It’s been a while since we’ve played this game. Ten random facts, only one is not true.
1. I worked one year as a life guard. While taking my test, I had to “save” a 300+ pound man from drowning while he kept trying to drown me. I weighed maybe 100 pounds and was under 5 feet tall. After wrestling with him for almost 2 minutes, I clamped my hand onto the manlier parts of his anatomy and let him know I meant business. He stopped struggling; I didn’t hurt him. I think that’s a fair trade. True. Coach Baker gave me a wide berth after that.
2. I once rebuilt a VW engine by myself using the “Volkswagon Repair for Dummies” book. I’m no dummy, but those books are great. They taught me that a smart girl with a wrench can fix almost anything. False. I’ve done just about everything else to a VW except rebuild it.
3. A friend of mine and I painted a mural for our high school cafeteria. The subject matter was dull, so we hid 27 cats, both living and dead, into the mural. Sometimes, I wonder if they’ve ever noticed. True. If you go to my alma mater, it’s the “History of Art” mural. Start looking under the tire of the ’57 Chevy and go from there.
4. I once begged my best friend to let me dissect the frog in Biology. Nothing doing. I got to the the earthworm, she got to do the frog. She always was selfish like that. True.
5. I had an allergic reaction to stress when #2 was in the hospital and broke out in hives from head to toe. I never knew you could be allergic to an emotion. True.
6. Decided California was not the place for me as I sat on the beach one morning and naked hippies ran past me into the water where they frolicked, splashed and played. (They had to be at least 50 years old. Honestly, nobody wants to see that.) I called my father that afternoon and told him this Texas girl was coming home. True. What I would’ve given for some eye bleach.
7. Left a 2 week old at home with my sweet husband to go to a Billy Joel concert with my dear friend Joanne. For two old ladies we sure could dance and man could we scream! True. I love Billy Joel.
8.I knew I would marry the Computer Guy after our first date. I called my mom and said, “I just went out on a date with (insert name here), the man I’m going to marry.” She replied “What’s his last name?” I told her, “I don’t know, that’s what second dates are for.” True, just ask my mom.

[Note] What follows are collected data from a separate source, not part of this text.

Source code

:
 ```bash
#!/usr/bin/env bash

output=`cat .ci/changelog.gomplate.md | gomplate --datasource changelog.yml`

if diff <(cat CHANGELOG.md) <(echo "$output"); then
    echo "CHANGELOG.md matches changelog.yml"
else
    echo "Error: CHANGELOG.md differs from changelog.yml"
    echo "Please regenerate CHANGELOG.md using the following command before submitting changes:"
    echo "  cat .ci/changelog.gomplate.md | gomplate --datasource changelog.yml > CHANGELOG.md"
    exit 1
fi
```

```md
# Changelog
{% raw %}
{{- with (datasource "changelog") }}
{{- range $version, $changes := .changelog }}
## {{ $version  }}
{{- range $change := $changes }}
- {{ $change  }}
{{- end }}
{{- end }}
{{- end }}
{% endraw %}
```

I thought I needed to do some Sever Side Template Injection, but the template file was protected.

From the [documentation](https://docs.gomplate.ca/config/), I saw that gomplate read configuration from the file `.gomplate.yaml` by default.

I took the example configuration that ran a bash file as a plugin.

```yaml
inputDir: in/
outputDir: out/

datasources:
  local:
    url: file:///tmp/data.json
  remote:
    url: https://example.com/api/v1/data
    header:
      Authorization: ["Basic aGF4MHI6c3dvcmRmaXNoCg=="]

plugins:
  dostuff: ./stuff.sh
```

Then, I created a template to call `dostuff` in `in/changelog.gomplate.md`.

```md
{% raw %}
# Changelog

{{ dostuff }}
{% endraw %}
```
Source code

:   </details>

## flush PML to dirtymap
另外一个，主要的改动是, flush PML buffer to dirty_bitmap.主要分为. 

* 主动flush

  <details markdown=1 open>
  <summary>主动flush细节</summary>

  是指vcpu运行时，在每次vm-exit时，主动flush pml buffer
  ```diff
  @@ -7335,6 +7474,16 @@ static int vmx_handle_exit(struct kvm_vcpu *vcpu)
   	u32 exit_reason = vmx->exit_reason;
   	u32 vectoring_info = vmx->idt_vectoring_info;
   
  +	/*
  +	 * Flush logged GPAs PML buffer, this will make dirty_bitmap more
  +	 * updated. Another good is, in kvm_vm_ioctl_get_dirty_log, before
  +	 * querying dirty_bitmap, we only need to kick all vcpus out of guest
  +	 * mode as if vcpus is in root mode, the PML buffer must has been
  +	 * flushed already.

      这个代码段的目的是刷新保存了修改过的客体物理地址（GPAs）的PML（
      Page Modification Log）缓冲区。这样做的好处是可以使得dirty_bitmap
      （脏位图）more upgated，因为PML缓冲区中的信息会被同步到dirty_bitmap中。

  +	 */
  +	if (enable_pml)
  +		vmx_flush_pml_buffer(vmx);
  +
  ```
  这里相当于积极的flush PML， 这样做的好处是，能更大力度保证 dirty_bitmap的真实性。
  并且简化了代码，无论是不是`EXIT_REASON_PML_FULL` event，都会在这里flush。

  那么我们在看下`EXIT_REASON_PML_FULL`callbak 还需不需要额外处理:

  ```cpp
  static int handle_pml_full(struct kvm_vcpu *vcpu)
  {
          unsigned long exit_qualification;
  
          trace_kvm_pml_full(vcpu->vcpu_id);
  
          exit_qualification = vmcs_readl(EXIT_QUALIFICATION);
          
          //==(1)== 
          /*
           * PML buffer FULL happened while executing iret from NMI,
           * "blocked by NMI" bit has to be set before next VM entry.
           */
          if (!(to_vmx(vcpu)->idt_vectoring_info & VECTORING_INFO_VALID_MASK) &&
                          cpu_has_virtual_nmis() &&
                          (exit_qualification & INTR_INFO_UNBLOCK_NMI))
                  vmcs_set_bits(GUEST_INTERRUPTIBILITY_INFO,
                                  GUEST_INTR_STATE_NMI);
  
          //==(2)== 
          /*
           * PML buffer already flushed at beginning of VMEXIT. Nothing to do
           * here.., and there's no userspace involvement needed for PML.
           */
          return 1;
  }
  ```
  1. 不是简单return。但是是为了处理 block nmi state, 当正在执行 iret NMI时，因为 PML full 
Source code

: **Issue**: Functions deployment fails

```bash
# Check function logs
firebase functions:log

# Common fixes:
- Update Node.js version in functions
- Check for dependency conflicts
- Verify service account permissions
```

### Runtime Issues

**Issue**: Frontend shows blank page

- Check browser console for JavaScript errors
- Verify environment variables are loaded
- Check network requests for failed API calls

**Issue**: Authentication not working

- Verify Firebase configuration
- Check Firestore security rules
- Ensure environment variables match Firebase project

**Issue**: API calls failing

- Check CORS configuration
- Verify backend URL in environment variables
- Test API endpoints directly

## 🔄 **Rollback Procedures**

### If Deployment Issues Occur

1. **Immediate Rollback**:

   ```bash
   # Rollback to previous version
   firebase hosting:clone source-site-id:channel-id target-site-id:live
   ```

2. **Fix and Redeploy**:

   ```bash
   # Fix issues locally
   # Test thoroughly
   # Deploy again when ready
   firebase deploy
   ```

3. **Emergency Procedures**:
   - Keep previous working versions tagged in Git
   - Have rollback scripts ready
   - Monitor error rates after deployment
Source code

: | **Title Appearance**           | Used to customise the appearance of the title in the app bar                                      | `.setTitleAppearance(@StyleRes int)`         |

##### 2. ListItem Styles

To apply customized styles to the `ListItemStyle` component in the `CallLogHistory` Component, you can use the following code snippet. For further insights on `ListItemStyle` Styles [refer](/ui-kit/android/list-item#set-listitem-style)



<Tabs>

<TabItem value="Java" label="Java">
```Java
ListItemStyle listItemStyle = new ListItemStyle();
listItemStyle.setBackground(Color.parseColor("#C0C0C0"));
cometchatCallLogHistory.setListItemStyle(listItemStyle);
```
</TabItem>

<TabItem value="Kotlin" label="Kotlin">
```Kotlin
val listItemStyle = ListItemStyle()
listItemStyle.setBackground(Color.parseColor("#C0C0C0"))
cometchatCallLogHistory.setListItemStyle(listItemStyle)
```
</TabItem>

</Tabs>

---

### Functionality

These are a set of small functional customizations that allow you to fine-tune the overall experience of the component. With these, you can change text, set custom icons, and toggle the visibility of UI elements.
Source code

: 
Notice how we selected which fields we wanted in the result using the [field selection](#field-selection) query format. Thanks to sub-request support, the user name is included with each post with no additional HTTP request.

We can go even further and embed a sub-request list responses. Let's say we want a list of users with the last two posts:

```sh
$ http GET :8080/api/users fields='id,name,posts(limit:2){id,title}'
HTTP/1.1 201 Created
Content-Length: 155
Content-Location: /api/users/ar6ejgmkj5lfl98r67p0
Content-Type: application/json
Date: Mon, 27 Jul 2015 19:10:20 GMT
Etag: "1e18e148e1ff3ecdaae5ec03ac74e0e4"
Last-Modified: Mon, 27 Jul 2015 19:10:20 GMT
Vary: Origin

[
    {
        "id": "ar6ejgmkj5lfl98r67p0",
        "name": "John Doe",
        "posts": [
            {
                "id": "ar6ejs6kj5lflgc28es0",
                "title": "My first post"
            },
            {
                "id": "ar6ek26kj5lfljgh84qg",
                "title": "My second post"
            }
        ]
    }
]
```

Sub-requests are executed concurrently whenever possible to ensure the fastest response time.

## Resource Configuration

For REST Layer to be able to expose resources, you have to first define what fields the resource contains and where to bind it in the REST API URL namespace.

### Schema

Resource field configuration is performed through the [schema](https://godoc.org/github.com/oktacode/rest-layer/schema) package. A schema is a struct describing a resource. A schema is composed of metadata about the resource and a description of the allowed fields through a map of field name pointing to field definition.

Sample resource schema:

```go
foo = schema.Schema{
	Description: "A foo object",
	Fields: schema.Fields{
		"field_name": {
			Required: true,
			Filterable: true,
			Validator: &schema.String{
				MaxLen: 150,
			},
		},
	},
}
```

9. Once had purple and green hair. It didn’t last long, but I’m still boring my children with stories about it. True. Doug, you didn’t always live with me.
10. I’ll always be grateful to my mother for teaching me to eat anything on my plate without making a face. I’ve eaten stir-fried crickets in college, calf fries with friends, and lamb’s eyes at Ramadan, all with a lovely smile on my face. I’m the queen of control, you so don’t want to play poker with me. Gross, but true.